====== Data shown ======
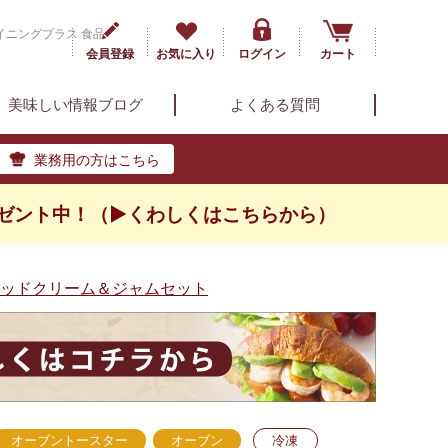
イニングプラス 食品
会員登録
お気に入り
ログイン
カート
美味しい情報ブログ
よくある質問
業務用の方はこちら
ゼント中！（▶くわしくはこちらから）
テッドクリーム＆ジャムセット
オーブントースター
オーブン
冷凍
======
*Description of the task*
Can you update the material above by replacing "カート" with "買い物かご", changing nothing else and leaving the pictures out?

*Solution for this problem*
イニングプラス 食品
会員登録
お気に入り
ログイン
買い物かご
美味しい情報ブログ
よくある質問
業務用の方はこちら
ゼント中！（▶くわしくはこちらから）
テッドクリーム＆ジャムセット
オーブントースター
オーブン
冷凍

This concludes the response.